Secara ekonomis, gas suar yang dibakar pada 2024 secara global bernilai USD 63 miliar dolar AS, atau sekitar Rp 1.000 Triliun Rupiah. Padahal biaya yang dibutuhkan untuk mengolahnya menjadi listrik, compressed natural gas (CNG), liquefied petroleum gas (LNG), dimetil eter (DME), dan/atau keperluan lainnya sesuai dengan komposisinya tidak sebanyak biaya untuk pembakaran tadi. Namun, karena perusahaan migas ingin praktis dalam memusnahkan gas suar, mereka memilih untuk melakukan pembakaran.
Jonathan Banks dari Global, Methane Pollution Prevention (GMPP), Amerika Serikat, melalui laman resmi lembaganya mengatakan: “Solusi untuk masalah pembakaran gas sudah diketahui dan seringkali tidak mahal.

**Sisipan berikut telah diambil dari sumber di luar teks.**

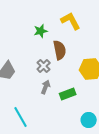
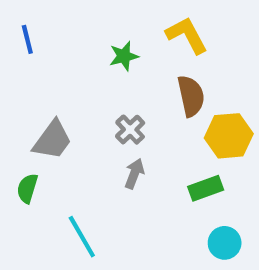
brown semicircle: (60, 50) -> (191, 96), moved
green rectangle: (68, 94) -> (206, 188), moved

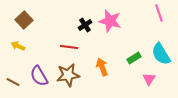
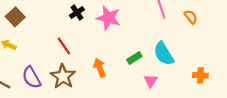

Namun, hambatan utamanya adalah kurangnya kemauan politik dan tekanan regulasi untuk menerapkan solusi tersebut secara luas.”
Pemerintah Indonesia sudah mengeluarkan Peraturan Menteri Energi dan Sumber Daya Mineral Nomor 30 Tahun 2021 tentang Tata Cara Penetapan Alokasi dan Pemanfaatan serta Harga Gas suar pada Kegiatan Usaha Hulu Minyak dan Gas Bumi.
Pasal 2 Peraturan Menteri itu menegaskan: “(1) Gas suar dapat dimanfaatkan untuk keperluan penyediaan tenaga listrik, pemanfaatan gas melalui pipa untuk industri atau rumah tangga, CNG, LNG, dimetil eter, dan/atau keperluan lainnya sesuai dengan komposisinya. (2) Pemanfaatan Gas suar sebagaimana dimaksud pada ayat (1) dilaksanakan dengan menggunakan teknologi yang sesuai dan memperhatikan kaidah keteknikan yang baik. (3) Pemanfaatan Gas suar dapat dilaksanakan oleh Pembeli”.
Kelihatan bahwa Peraturan Menteri di atas kurang tegas dalam memberikan perintah, sebagaimana terlihat dari banyak kata “dapat” yang ada di Pasal 2 ayat 1, 2, dan 3. Ini menjadikan ketentuan yang terkandung di dalamnya bernilai himbauan. “Sunnah,”kata ilmu Fiqih.
Meski begitu, banyak perusahaan migas di Indonesia yang behasil mengolah gas suar menjadi komoditi bermanfaat. PT Pertamina EP berhasil mengolah gas suar menjadi energi alternatif di Onshore Receiving Facility (ORF) PHE WMO, Gresik. Proyek serupa juga sedang dikembangkan di Kilang Cilacap, Kilang Plaju, dan Kilang Dumai.